# WHAT THE EXERCISE ASKS
Once the line with "wall art: none" is found in the entries below, print it and each following line exactly, stopping after the line with "remote control: present"; print nothing else.

# SOURCE DATA
--

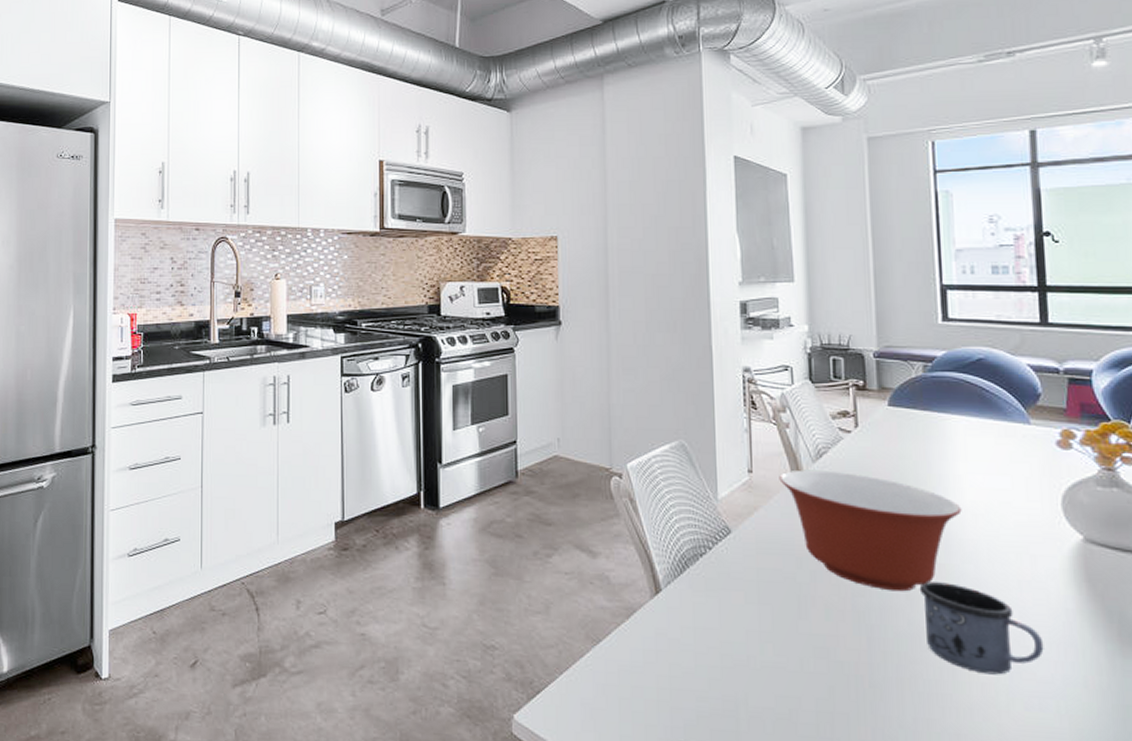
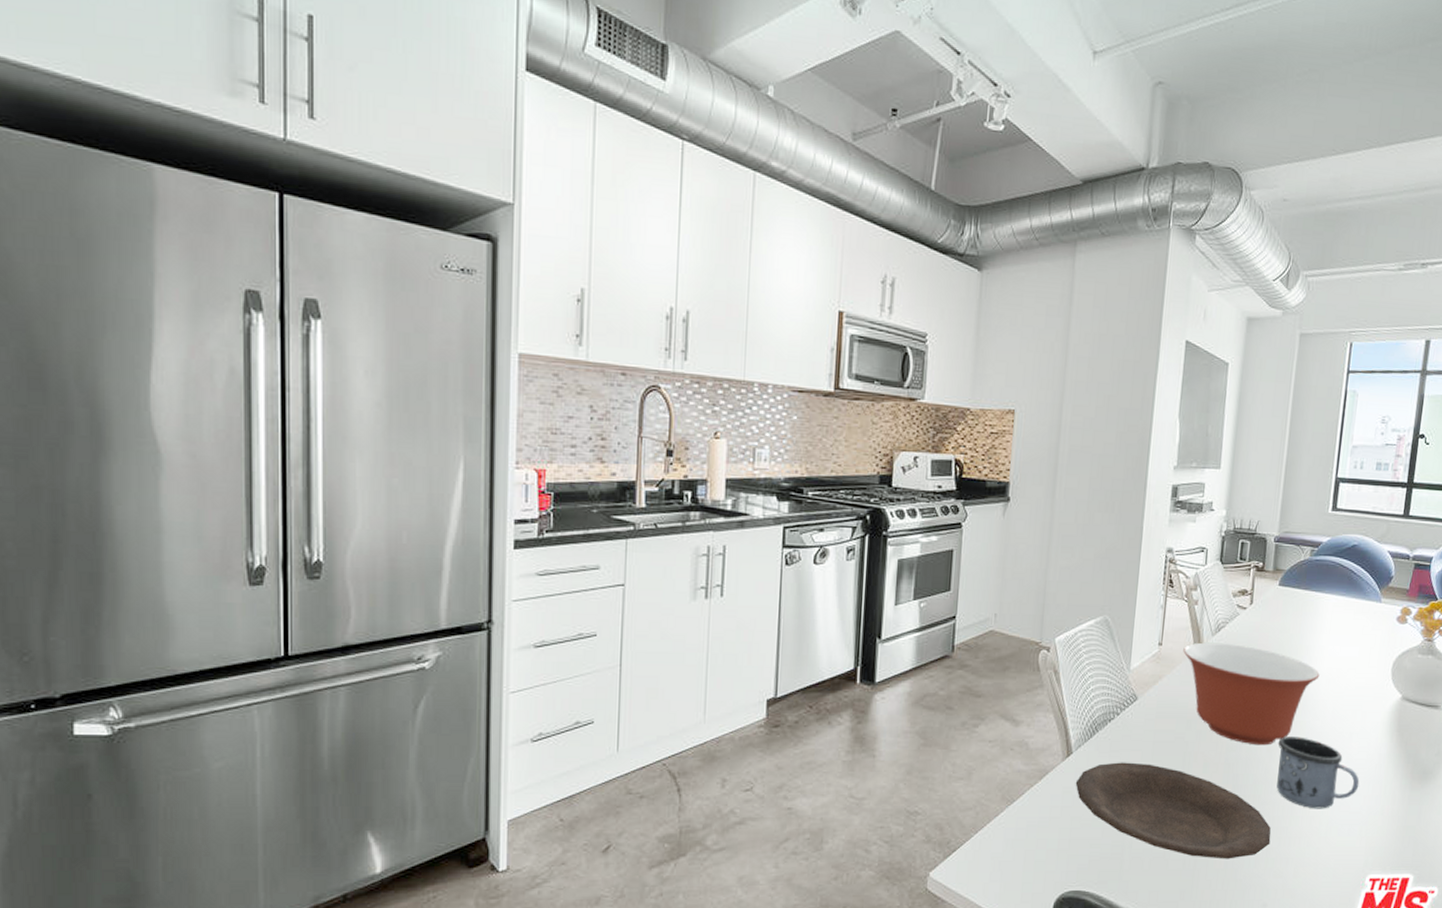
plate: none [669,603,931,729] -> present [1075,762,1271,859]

--

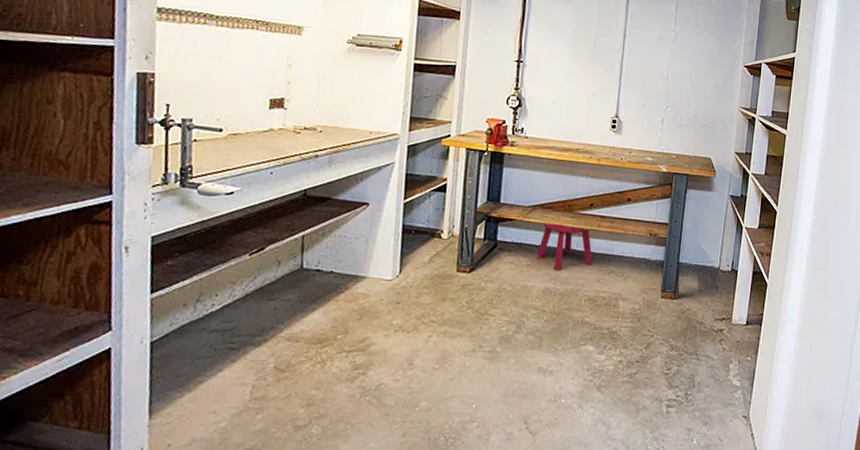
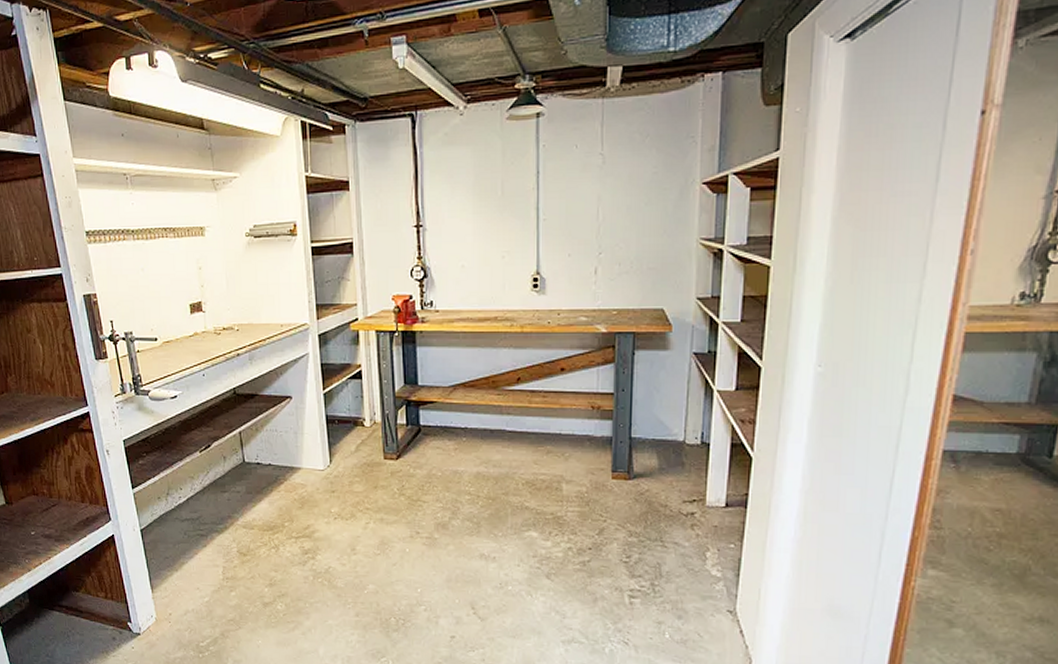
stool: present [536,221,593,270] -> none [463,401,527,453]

--

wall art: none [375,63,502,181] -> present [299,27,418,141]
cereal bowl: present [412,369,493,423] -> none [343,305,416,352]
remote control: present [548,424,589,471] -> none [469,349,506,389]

--

# RESPONSE AREA
wall art: none [375,63,502,181] -> present [299,27,418,141]
cereal bowl: present [412,369,493,423] -> none [343,305,416,352]
remote control: present [548,424,589,471] -> none [469,349,506,389]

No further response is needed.